Based on this note, defense counsel moved for a mistrial, which motion was denied.   The court inquired of both counsel as to their positions with respect to a response to the note.   When neither counsel offered any suggestions, the court gave a general instruction to the jurors emphasizing that they should decide the case only on the credible evidence and that, though there was no requirement that they reach a determination, they were to continue with deliberations.

 Initially, we do not find that the note in and of itself indicated that there was no choice but that the court grant an immediate mistrial (see, People v. Lombardo, 61 N.Y.2d 97, 103-104, 472 N.Y.S.2d 589, 460 N.E.2d 1074).   Since defense counsel offered no other suggestions to the court as to how to respond to the note, defendant's argument that the court's response was inadequate to protect his right to a fair trial is not preserved for review (id.;  People v. Couvertier, 222 A.D.2d 239, 635 N.Y.S.2d 12, lv. denied 87 N.Y.2d 971, 642 N.Y.S.2d 201, 664 N.E.2d 1264).

 However, since we find that a real possibility exists that defendant was, in fact, deprived of a fair trial, we reverse his conviction in the interest of justice.

It has been held that a “ ‘court should avoid doing anything ․ that would constitute an invitation to the jury to foreswear its duty and return a compromise or otherwise unwarranted verdict’ ” (People v. Boettcher, 69 N.Y.2d 174, 180, 513 N.Y.S.2d 83, 505 N.E.2d 594, quoting People v. Mussenden, 308 N.Y. 558, 563, 127 N.E.2d 551).   In this case, the court was specifically told by one of the jurors that the other jurors had reached their verdict by means of a compromise and that he himself did not intend to vote according to his findings on the evidence.

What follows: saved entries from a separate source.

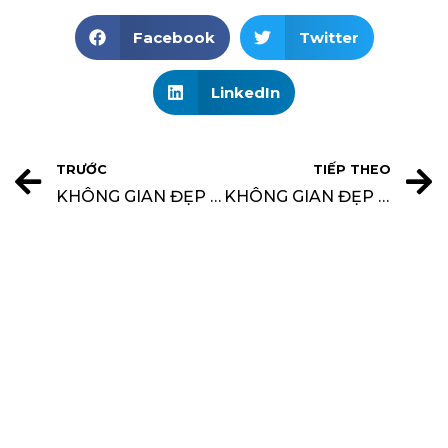
Facebook
Twitter
LinkedIn
TRƯỚC
TIẾP THEO
KHÔNG GIAN ĐẸP TUYỂN DỤNG NHIỀU VỊ TRÍ
KHÔNG GIAN ĐẸP TRAO TẶNG 4 TỦ SÁCH YÊU THƯƠNG ĐẾN CÁC EM HỌC SINH ĐẢO PHÚ QUỐC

Had the juror simply indicated that he believed that the other jurors were willing to compromise, the court's general instructions, which clearly informed the jury of its duty to reach its verdict on the evidence and that it was not obligated to reach a verdict, would have been adequate (see, People v. Scott, 213 A.D.2d 501, 624 N.Y.S.2d 42, lv. denied 85 N.Y.2d 980, 629 N.Y.S.2d 740, 653 N.E.2d 636).   Instead, in the note, this juror stated his own clear intention to vote in a way that did not accord with his findings as to the evidence should deliberations continue.   Under these circumstances, the court should have made a more specific inquiry as to the juror's position and ascertained whether he would disavow his stated intention and, instead, base his verdict on the evidence (People v. Pickett, 61 N.Y.2d 773, 473 N.Y.S.2d 157, 461 N.E.2d 294;  see also, People v. Lavender, 117 A.D.2d 253, 502 N.Y.S.2d 439, lv. dismissed 68 N.Y.2d 995, 510 N.Y.S.2d 565, 503 N.E.2d 121).   The court's failure to make such an inquiry makes it impossible to determine whether this juror, having already been told a number of times that he must base his verdict on the evidence, and having stated on the record that he fully intended to ignore those instructions and vote against his conscience if deliberations were to continue, felt free to ignore the court when it merely repeated its general instructions to base the verdict on the evidence.   Without any subsequent indication from the juror indicating his willingness to disavow his specifically stated intention, we must assume that he followed it.   Since, if that occurred, defendant did not receive a fair trial, his conviction should be reversed in the interest of justice.